8.10Au vu de ce qui précède, le Comité considère que l’État partie n’a pas immédiatement procédé à une enquête impartiale sur les actes de torture que le requérant affirme avoir subis lors de son séjour à l’Unité pour enfants et adolescents de l’hôpital psychiatrique de Lake Alice, et que cela constitue une violation des obligations mises à sa charge par les articles 12 et 13 de la Convention.

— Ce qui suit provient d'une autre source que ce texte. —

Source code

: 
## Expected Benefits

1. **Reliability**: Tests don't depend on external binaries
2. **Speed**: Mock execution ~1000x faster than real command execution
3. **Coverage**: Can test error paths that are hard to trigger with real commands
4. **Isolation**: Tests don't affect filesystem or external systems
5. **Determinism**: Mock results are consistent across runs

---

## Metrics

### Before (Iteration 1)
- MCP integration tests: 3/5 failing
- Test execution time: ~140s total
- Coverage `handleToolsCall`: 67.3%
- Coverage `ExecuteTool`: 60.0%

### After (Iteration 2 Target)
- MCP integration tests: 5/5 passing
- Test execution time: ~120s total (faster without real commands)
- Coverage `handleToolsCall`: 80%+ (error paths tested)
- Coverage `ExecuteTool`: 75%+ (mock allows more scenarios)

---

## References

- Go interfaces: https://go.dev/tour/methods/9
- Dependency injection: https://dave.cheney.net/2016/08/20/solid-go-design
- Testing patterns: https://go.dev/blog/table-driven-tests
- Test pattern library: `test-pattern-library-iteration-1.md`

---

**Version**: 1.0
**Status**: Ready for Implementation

8.11Enfin, le Comité note que le requérant affirme qu’il n’a pas bénéficié de mesures d’indemnisation et de réadaptation appropriées pour les actes de torture subis dans l’Unité pour enfants et adolescents de l’hôpital de Lake Alice, ce que l’État partie n’a pas contesté. Le Comité conclut donc que le droit du requérant d’obtenir réparation, y compris sous forme de mesures de réadaptation, énoncé à l’article 14 de la Convention, a aussi été violé.

9.Le Comité, agissant en vertu de l’article 22 (par. 7) de la Convention, décide que les faits dont il est saisi font apparaître une violation par l’État partie des articles 12, 13 et 14 de la Convention.

10.Le Comité invite instamment l’État partie à :

a)Faire en sorte qu’un tribunal examine rapidement toutes les allégations de torture formulées par le requérant et, le cas échéant, que les peines prévues par le droit interne soient infligées aux auteurs des actes en cause ;

b)Accorder au requérant une réparation appropriée, y compris une indemnisation juste et l’accès à la vérité, en fonction de l’issue du procès ;

c)Rendre publique la présente décision et en diffuser largement le contenu afin d’éviter que des violations analogues de la Convention se reproduisent.

11.Conformément à l’article 118 (par. 5) de son règlement intérieur, le Comité invite l’État partie à l’informer, dans un délai de quatre-vingt-dix jours à compter de la date de transmission de la présente décision, des mesures qu’il aura prises pour donner suite aux constatations ci-dessus.